Лоб у него покрылся капельками пота. Кэсси подошла к кровати и остановилась прямо над ним.
– Неужели это то, чего тебе действительно хочется, Коулт? Чтобы я ушла?
Ее свистящий шепот в полной темноте подействовал на него лучше всяких доводов, он хотел ее больше всего на свете.
– Мы оба так долго ни о чем другом не думали, как только об этом. Пришло время раскрыть карты, – продолжала она.
– Господи, Кэсси, пусть ты и невинна, но нельзя же быть такой наивной.

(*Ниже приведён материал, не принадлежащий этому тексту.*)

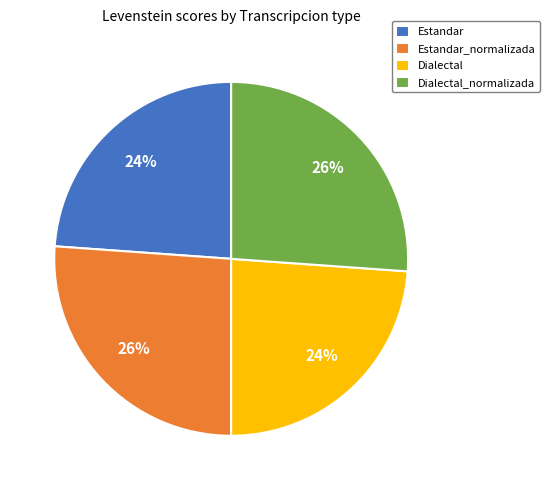

To the nearest percent, what is the combined percentage of Dialectal and Estandar_normalizada?

50%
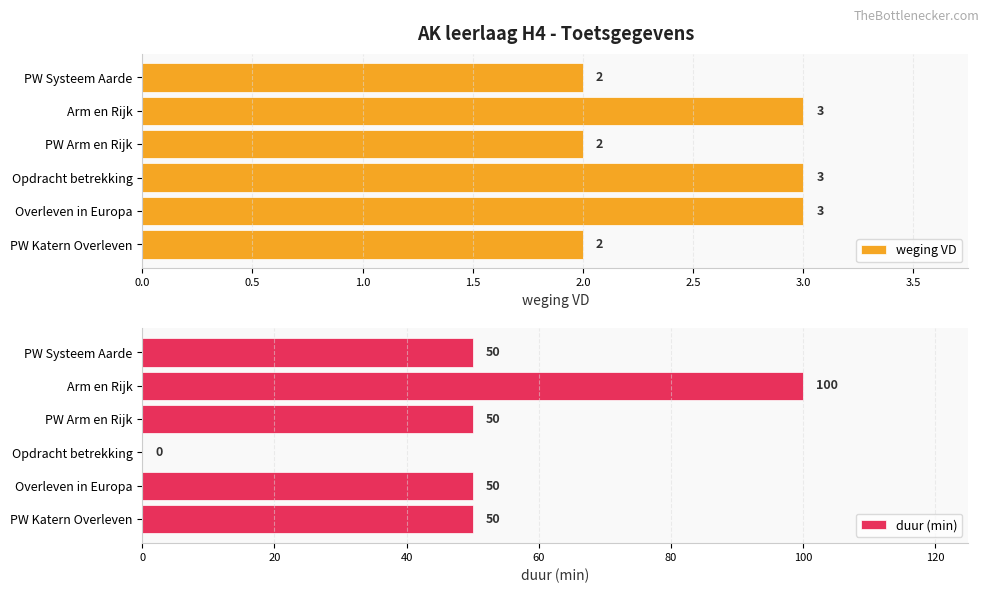

What is the difference between the maximum and minimum values in the duur (min) series?

100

– Ты упрекаешь меня в том, что я очень многим рискую?
– Еще бы. Под тобой очень тонкий лед. Так, может, тебе лучше повернуть свою маленькую аккуратную попку и выбраться отсюда тем же путем, каким ты забралась… пока у тебя есть такая возможность.
– Тебе следует помочь мне, Коулт. Для меня все это внове. И я не знаю, что мне делать дальше.
Не отрывая своего взгляда от него, Кэсси присела на край постели. Коулт обхватил рукой ее шею и привлек к себе, их губы оказались совсем близко.
– Мне не хочется, чтобы ты о чем-то сожалела, Кэсси. – Его дыхание отяжелело от желания.
– Я знаю, на что иду.
– Думаю, что не знаешь, но боюсь, что теперь отступать уже поздно.
Тепло его дыхания мучительно волновало все ее существо. Кэсси закрыла глаза и, томно вздохнув, раскрыла свои губы, она сама стремилась к этому; его горячий страстный поцелуй отрезал ей все пути к отступлению.
Ее дыхание превратилось в череду прерывистых вздохов и стонов, когда он расстегнул ее рубашку и начал целовать ее соски.
– Коулт, я не думала, что ты станешь это делать.
Он приподнял голову; желание переполняло его, что было заметно по его взгляду.
– Кэсси, сейчас не до рассуждений. Сейчас время для наслаждений.
Он раздел ее всю, затем лег сверху. Они удивительно подходили друг другу, изгибы и округлости ее тела соответствовали выпуклостям и впадинам его мускулистого торса; они словно представляли собой восхитительную по своей лепке скульптуру. Его тепло, его запах, касания его рук к ее коже, его губы, жадно целующие то одну грудь, то другую, – все превратилось в захлестывающий поток наслаждения. Она старательно делала то же самое, что делал и он, гладила пальцами его играющие от напряжения мышцы, целовала его, как умела, и слышала при этом его восхищенное постанывание.
Когда он проник вглубь, она ощутила всплеск боли, но вскоре боль ушла, осталось лишь одно блаженство, которое все нарастало и нарастало, вырываясь то и дело наружу вспышками сладострастного удовольствия.
Напоследок он так затянул поцелуй, что она едва не задохнулась. Затем он нежно приподнял ее голову за подбородок.